Les chanteurs défendent habilement le spectacle. Hormis quelques décalages rythmiques dans un ensemble réputé difficile, les trois masques satisfont – Luca Casalin est Pang, Mikeldi Atxalandabaso Pong, tandis l’efficace baryton Marco Filippo Romano domine en Ping. Avec une clarté d’émission bienvenue, Roberto Abbondanza campe un Mandarin distant, insondable. On retrouve le ténor Antonello Ceron en Altoum précis [lire nos chroniques de Norma, Otello et Turandot] et In-Sung Sim en noble Timur, avantageusement phrasé [lire notre chronique du 19 juin 2015]. D’un aigu facile, toujours amené en souplesse, et par un timbre volontiers dolent, le soprano Erika Grimaldi incarne une Liù résolue et attachante [lire nos chroniques de Medea et d’Otello]. Après avoir avancé un Calaf un peu tendu à l’Acte I, le Santacrucero Jorge de León déraidit bientôt son instrument tout en ménageant au rôle ce qu’il exige de brillant. Enfin, le soprano dramatique slovène Rebeka Lokar triomphe une nouvelle fois en Turandot à laquelle elle prête une couleur riche d’harmoniques graves, conformément à ces grandes voix à la charnière du mezzo qui font leur office aussi bien en Isolde qu’en Brangäne. Le chant possède un je-ne-sais-quoi de solaire qui assaisonne le rôle d’une chaleur salvatrice.

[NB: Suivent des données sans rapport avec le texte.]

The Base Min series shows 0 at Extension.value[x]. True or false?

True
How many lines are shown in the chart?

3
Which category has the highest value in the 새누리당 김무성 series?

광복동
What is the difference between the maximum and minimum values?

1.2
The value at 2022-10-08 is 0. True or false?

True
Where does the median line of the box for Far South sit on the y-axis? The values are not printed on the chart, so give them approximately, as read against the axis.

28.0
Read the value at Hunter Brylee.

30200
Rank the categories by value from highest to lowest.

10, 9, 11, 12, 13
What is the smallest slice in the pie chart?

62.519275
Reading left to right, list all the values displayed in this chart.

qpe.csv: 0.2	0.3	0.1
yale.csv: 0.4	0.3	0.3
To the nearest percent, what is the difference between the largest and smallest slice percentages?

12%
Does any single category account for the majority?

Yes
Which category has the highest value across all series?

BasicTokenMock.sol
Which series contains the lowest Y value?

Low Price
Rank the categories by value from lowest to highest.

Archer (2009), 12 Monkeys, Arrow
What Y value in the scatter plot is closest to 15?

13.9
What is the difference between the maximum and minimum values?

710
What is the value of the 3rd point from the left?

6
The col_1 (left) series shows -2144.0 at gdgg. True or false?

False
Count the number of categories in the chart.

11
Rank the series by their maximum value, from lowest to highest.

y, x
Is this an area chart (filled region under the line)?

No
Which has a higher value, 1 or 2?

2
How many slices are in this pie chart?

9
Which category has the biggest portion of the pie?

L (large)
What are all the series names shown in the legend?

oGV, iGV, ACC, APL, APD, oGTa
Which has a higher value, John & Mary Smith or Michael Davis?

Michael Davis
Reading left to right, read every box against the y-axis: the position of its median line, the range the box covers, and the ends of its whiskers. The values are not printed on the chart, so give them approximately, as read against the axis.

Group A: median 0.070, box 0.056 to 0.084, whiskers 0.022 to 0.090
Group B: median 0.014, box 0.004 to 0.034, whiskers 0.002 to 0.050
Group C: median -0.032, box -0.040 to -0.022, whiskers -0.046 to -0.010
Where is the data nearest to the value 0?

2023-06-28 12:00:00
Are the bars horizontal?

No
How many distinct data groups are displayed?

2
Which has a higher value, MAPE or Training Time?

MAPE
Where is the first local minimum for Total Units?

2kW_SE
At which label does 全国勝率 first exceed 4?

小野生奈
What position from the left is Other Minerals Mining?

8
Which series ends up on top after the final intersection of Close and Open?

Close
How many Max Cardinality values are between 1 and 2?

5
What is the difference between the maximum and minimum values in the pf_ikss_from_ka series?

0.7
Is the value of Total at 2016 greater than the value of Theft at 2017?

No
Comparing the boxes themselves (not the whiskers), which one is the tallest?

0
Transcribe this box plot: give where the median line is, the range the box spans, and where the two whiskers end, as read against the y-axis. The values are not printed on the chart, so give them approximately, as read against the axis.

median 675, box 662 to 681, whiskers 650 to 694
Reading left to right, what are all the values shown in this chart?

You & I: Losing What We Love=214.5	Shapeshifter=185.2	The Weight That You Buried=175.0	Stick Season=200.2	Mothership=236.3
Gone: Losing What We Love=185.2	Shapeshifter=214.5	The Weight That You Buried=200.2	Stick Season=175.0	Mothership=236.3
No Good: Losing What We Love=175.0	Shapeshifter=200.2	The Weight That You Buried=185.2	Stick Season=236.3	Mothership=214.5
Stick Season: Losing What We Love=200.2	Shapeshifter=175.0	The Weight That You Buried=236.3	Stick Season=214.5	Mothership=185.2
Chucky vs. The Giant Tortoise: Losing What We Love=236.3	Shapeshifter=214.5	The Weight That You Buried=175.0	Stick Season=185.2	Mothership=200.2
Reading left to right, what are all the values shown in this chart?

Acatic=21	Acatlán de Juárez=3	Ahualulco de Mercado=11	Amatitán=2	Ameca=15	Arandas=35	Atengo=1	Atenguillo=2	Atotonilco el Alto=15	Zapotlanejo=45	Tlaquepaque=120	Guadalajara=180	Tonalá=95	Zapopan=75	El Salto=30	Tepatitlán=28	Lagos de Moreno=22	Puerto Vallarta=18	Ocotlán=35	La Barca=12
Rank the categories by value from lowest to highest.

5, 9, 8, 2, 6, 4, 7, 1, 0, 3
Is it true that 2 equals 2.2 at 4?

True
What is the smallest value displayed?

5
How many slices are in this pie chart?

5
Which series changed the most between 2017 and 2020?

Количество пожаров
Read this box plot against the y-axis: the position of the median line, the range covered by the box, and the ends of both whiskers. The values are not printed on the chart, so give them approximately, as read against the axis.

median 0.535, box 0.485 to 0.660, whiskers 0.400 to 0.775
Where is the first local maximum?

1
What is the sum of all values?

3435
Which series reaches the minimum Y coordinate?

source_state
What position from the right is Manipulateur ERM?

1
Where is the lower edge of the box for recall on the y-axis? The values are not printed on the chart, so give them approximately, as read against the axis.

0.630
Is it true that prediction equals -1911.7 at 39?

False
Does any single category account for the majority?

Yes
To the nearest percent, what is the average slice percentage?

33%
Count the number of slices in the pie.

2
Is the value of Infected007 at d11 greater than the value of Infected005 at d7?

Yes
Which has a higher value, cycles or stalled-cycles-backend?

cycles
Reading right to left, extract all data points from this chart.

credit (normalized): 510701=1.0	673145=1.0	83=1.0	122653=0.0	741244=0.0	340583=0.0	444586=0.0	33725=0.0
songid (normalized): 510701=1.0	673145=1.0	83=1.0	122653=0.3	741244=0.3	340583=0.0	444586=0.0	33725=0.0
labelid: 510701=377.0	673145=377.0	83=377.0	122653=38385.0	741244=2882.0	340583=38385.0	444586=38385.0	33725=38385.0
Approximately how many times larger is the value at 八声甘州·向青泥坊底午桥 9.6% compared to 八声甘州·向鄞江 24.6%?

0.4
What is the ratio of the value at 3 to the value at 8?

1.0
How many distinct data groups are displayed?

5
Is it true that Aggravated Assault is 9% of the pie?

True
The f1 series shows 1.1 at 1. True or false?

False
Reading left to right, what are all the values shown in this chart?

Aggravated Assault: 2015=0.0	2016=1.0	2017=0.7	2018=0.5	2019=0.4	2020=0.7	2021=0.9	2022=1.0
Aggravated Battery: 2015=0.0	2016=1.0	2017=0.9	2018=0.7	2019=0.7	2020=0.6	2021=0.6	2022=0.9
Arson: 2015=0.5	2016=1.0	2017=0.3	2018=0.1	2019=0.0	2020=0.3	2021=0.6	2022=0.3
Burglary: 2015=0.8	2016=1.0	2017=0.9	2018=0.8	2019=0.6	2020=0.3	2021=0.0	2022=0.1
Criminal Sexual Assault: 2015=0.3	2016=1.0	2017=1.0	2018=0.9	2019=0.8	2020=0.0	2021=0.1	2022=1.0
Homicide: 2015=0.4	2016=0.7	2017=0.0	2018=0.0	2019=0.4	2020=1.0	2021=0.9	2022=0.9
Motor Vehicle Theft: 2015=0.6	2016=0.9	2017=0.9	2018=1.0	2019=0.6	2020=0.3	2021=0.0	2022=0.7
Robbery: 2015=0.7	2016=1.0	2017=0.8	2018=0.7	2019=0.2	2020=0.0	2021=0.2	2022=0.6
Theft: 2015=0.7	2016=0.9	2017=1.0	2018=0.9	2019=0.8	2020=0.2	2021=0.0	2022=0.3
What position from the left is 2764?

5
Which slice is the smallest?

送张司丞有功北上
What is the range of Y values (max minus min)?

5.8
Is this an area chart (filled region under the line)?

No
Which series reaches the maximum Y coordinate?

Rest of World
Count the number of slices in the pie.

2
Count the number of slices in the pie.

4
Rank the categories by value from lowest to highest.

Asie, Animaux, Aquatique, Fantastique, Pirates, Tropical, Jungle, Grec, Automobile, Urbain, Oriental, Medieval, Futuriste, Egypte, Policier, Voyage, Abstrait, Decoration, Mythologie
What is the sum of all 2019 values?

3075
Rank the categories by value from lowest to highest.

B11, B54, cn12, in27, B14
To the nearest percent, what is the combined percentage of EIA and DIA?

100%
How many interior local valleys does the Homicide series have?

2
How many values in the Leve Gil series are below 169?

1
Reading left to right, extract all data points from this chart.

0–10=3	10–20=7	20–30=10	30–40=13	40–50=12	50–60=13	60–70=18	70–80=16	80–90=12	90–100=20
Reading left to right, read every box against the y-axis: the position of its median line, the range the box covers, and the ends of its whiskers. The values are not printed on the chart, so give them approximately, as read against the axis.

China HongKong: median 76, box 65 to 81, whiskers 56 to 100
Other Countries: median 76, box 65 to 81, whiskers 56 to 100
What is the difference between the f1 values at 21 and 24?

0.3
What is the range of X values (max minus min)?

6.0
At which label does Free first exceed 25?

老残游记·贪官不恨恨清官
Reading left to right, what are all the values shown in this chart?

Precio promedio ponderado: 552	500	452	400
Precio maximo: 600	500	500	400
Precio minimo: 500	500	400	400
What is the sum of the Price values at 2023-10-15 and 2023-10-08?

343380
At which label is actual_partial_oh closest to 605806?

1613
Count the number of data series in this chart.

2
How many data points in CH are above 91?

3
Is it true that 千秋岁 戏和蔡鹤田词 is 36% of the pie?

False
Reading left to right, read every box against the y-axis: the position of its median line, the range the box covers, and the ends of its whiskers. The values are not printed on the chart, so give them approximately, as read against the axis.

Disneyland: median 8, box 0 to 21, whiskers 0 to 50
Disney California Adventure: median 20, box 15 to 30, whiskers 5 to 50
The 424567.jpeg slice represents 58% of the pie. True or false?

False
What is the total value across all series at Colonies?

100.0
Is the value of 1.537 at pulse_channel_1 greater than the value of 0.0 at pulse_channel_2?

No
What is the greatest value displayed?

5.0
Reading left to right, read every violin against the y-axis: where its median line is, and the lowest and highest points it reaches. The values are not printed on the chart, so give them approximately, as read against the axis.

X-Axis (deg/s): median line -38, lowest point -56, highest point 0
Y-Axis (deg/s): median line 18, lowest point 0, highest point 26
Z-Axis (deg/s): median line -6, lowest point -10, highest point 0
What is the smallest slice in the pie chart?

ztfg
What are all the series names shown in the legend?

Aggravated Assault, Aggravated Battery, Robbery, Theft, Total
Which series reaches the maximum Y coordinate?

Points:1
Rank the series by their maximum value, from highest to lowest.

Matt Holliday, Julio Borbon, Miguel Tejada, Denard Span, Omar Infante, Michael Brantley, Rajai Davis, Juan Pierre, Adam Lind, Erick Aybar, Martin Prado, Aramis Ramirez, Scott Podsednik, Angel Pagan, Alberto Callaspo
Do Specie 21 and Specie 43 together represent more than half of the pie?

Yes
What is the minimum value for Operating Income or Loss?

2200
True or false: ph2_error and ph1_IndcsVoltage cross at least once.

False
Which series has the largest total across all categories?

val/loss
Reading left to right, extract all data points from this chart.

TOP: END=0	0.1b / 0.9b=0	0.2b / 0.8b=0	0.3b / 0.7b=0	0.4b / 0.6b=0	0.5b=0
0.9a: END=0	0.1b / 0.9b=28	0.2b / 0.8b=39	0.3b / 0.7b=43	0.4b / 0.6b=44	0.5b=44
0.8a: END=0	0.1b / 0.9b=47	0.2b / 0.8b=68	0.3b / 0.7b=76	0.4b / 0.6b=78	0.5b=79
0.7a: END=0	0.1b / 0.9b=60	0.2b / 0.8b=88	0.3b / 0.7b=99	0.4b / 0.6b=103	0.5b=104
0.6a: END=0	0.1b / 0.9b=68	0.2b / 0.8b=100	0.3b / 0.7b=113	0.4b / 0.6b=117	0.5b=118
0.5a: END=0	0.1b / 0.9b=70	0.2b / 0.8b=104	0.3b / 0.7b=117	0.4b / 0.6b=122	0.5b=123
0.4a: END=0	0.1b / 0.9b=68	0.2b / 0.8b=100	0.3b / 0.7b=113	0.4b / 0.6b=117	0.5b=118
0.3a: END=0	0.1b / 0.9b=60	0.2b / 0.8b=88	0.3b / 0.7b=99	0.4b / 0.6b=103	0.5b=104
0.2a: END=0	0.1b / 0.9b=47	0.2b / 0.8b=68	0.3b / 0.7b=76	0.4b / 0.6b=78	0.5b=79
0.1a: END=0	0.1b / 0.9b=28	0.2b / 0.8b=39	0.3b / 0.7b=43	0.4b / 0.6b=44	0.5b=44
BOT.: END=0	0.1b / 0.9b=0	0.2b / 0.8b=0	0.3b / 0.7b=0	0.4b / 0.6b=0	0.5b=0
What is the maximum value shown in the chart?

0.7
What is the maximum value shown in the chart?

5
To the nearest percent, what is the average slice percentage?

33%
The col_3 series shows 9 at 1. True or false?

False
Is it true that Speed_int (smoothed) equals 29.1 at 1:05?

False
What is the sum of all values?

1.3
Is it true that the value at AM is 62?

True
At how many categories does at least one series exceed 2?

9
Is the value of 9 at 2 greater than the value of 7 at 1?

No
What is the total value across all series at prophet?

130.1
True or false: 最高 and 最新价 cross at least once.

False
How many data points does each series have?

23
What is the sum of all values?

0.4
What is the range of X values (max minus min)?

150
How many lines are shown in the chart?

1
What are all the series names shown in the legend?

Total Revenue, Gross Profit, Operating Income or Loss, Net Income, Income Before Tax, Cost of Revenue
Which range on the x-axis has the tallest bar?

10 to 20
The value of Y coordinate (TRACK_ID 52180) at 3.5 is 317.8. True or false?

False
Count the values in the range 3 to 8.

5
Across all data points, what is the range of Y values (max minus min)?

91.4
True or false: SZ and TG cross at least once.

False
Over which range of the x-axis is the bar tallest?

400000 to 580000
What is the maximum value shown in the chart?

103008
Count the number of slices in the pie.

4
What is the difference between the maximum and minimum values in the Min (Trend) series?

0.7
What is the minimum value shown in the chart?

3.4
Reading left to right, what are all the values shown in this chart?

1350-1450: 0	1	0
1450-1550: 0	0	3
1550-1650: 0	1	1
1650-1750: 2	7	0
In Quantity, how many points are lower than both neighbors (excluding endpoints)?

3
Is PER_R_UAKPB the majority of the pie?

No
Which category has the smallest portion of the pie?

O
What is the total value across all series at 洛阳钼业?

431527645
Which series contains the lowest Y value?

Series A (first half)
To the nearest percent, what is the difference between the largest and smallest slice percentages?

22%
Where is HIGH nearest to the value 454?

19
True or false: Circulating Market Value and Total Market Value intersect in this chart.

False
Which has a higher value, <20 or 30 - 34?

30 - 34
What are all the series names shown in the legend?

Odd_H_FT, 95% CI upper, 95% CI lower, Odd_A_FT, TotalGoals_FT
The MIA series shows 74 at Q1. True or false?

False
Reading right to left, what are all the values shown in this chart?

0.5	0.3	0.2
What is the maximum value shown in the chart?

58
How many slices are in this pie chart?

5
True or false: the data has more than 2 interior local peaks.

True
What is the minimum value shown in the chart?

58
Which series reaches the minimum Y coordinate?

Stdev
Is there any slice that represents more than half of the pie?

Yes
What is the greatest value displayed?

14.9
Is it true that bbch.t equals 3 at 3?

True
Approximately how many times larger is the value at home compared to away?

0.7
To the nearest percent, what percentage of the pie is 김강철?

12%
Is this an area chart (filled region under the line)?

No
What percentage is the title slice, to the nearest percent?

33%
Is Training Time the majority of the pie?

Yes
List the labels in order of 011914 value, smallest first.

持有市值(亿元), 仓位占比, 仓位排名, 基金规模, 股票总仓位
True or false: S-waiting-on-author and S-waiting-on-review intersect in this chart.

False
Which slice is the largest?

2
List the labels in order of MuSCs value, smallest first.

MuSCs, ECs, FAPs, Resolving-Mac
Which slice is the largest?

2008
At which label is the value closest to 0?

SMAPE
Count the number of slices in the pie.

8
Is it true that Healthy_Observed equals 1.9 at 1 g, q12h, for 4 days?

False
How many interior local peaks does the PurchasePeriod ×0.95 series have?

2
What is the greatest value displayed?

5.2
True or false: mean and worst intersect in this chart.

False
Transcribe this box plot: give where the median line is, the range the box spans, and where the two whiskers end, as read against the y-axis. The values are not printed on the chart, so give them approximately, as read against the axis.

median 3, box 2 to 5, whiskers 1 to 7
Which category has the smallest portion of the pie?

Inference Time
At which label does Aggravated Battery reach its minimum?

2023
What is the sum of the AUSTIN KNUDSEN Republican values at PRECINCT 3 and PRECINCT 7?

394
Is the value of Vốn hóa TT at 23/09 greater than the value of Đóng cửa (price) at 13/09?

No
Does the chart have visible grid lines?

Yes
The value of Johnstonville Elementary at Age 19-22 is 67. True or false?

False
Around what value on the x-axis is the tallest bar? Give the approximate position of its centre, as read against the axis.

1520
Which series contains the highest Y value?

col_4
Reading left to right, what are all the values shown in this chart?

Soigneusement préparés par Claudio Fenoglio, les voix blanches du Conservatorio Statale di Musica Giuseppe Verdi de Turin et les artistes du Coro maison livrent une prestation exemplaire où s’expriment tour à tour une tendresse onctueuse et une vigueur ferme et puissante. À la tête de l’Orchestra Teatro Regio Torino dont il est le titulaire, Gianandrea Noseda [lire nos chroniques d’Il trovatore, Le printemps, Boris Godounov, Tosca, Faust, Les pêcheurs de perles, Le prince Igor, Don Carlo et Elegia eroica] mène, en parfaite adéquation avec la mise en scène, une fosse pleine de suspens, parfois un brin nauséeuse, à juste titre, de cette saveur particulière à l’idée qu’on se fait du supplice oriental. Éblouissante et incisive, sa direction met en valeur le travail d’un Puccini remettant alors en cause son propre style, au regard des expériences de ses contemporains. Aussi n’hésitons-nous pas le moins du monde à vivement conseiller cette captation au lecteur.